◆ INSTRUCTIONS TO FOLLOW
Count the lines in the items below that contain the string "Merdeka", treating uppercase and lowercase letters as different. Reply with the number alone.

* * * * * * * * *

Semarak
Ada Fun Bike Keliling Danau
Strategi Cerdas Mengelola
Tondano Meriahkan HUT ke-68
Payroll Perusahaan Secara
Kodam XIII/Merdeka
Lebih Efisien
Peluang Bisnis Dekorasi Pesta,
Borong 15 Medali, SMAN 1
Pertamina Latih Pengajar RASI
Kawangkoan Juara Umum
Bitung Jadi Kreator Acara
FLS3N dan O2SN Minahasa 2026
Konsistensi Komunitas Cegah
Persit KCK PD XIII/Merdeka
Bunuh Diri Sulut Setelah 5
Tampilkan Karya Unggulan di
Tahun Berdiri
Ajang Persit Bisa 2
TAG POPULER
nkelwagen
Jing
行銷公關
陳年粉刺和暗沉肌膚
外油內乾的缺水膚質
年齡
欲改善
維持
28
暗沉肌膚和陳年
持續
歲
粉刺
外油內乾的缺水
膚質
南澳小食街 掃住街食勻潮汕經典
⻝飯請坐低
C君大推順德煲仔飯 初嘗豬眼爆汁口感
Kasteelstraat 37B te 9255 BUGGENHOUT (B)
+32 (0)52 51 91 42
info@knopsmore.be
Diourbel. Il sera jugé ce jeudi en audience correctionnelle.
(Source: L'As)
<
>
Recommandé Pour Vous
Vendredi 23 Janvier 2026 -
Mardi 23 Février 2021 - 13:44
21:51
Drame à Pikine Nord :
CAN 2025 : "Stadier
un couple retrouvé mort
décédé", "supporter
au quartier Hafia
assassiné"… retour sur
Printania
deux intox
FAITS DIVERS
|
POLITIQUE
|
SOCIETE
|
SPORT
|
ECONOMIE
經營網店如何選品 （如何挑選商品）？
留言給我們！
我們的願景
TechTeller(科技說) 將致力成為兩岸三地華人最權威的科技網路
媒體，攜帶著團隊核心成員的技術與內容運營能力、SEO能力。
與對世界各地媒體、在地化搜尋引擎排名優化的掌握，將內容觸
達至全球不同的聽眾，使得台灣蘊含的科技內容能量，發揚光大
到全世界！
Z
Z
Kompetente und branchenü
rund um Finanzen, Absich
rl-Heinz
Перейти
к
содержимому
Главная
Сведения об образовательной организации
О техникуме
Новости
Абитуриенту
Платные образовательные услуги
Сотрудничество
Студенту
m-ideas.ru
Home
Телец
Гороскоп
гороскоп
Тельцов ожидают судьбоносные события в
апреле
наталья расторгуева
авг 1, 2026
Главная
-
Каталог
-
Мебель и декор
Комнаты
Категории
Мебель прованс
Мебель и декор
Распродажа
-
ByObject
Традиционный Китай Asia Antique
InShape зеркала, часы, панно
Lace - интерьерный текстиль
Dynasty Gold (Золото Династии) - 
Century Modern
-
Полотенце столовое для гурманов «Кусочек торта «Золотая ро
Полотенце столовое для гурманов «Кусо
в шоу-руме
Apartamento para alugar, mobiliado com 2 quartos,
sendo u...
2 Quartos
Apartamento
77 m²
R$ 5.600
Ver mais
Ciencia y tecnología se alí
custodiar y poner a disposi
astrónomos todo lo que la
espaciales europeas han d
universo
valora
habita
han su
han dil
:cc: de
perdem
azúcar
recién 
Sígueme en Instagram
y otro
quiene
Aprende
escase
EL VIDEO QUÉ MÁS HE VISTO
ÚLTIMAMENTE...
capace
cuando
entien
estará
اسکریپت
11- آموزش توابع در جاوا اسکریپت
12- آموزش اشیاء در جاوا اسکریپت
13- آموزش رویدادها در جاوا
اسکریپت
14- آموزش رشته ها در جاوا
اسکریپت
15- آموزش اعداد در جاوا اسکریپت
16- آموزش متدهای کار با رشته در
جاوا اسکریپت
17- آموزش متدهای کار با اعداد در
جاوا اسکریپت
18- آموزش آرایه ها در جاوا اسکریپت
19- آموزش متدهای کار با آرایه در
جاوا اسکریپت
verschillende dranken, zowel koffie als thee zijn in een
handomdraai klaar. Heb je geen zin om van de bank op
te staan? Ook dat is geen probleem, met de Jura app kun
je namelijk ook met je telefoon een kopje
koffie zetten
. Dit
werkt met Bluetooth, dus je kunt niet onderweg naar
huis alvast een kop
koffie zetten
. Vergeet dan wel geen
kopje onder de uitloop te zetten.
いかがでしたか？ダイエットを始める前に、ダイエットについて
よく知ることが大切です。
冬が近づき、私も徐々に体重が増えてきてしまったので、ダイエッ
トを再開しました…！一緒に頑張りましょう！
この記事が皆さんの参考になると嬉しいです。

* * * * * * * * *

◆ ANSWER SECTION
2